March 17, 2009

The ducks played a little duck joke

The ducks played a little duck joke on us last night. We couldn’t find them at dusk to put them away: they’d just disappeared into thin air. For a fox to have come and taken both of them in broad daylight without leaving any trace seemed almost impossible, especially as both the dogs were around and would surely have barked. We looked all round the garden and in the woods, in the barns and outhouses and all sorts of nooks and crannies but no sign of them.

This morning I looked out of the window hopefully, in case they’d arrived back during the night and were pecking away in their run, but no. Thinking sadly how much we really are the kiss of death for ducks, I went out to feed the rest of the animals. When I was getting Cassie’s hay from the barn I heard a little quacky noise, and then the male duck popped up chirpily from behind a bale of hay. He looked at me with a kind of “Yeah? So what?” look. He and the girl duck must have spent the night in a cosy corridor squeezed between the bales and the wall of the barn.


Very funny, ducks.


In reality, they were being very clever: right at the back of where they’d slept, I found an egg. Her first egg since they stopped laying in December, and proof that she has recovered from her recent near-death experience with the fox.


March 16, 2009

It was a gorgeous, starlit, warmish evening

It was a gorgeous, starlit, warmish evening, and I was out looking for the dogs when I had this really bizarre, Harry-Potter-like experience: my torch picked out a pair of bright green, glowing, apparently disembodied eyes gazing at me from the walnut tree. I had Maxim on the lead and he wasn’t bothered by it at all so I figured it couldn’t really be an evil witch from the land of the dead come to suck my blood . . . so I continued to stare into the branches of the tree and the eyes stared back, occasionally blinking. It wasn’t scary but it was totally, totally freaky. My first thought was that it was an owl; but an owl would have flown away pretty quickly. What was so odd was that I couldn’t see any form or body around the eyes at all, even when I moved the torch beam. Just the eyes and the tree branches.

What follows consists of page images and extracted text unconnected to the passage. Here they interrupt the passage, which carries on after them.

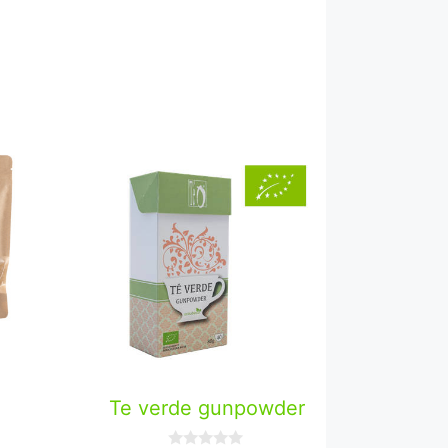
n
Te verde gunpowder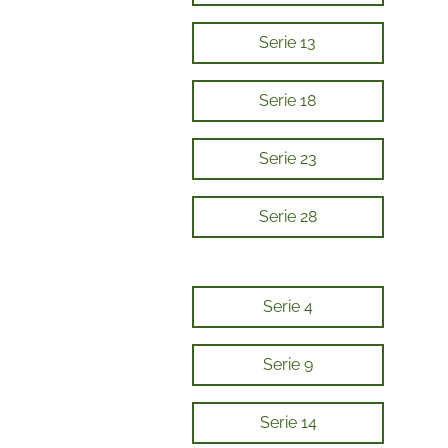
Serie 13
Serie 18
Serie 23
Serie 28
Serie 4
Serie 9
Serie 14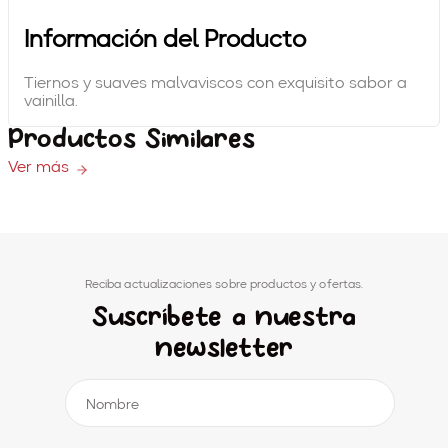
8
.
jalapeños
Información del Producto
9
.
palitos
Tiernos y suaves malvaviscos con exquisito sabor a
vainilla.
10
.
toztecas
Productos Similares
Ver más
Reciba actualizaciones sobre productos y ofertas.
Suscríbete a nuestra
newsletter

I gradually circled down and closer to the tree and the eyes followed me . . . And of course it turned out to be a damn cat — not one of ours — when I got beyond its comfort zone it leapt down and ran away into the night. Ok, that doesn’t sound like much but it was a very weird experience.


Alessio did the illustration for me and it's pretty accurate.

March 2, 2009

It’s still quite warm

It’s still quite warm and we’ve been able to do some work outside. John has started digging out a space for the big tanks we bought to collect the rainwater from the roof to supplement the tank we already have. The new ones hold 1,000 litres each. We need to line all three tanks up in a row at the same level and connect them all together so that the water only needs to enter the first thank but all the tanks fill up. We should get Filippo with his digger to do it, but John seems to be quite enjoying the challenge. Alessio helped him when we got back on Saturday from what turned out to be an ill-fated chess tournament (his team came seventh out of nine), and he dissipated some of his chess rage via hard physical labour.

While all that was going on I raked the bottom half of Cassie’s paddock, which we’ve separated off, preparatory to sowing grass. It was a nice warm evening and felt quite springlike. Yesterday I sowed the grass seed while Cass looked on in astonishment from the other side of the fence (I had the seed in her feed bucket and she was incensed that I was apparently just chucking her feed away without even consulting her). Today it’s raining lightly which is just perfect.


Had two consecutive clear nights at the weekend without a moon, and I finally saw the comet I’ve been trying to locate for ages. It’s comet Lulin, recently discovered (2007), very faint but you can see it through binoculars. It’s a greyish greenish fuzzy smudge, powering along out there, heading past us and out of our solar system. It won’t come back, if at all, for another thousand years. On Friday night I located it just near the star called Regulus in the constellation of Leo, and the next night it had moved visibly 3cm or so up the sky (a long way in astronomical terms!). It’s an amazing thing and it blows my mind to see it. It’s moving really fast and away from Earth now, so it won’t be visible through binoculars for much longer, and the moon’s light will start to affect it shortly as well. So I might never see it again.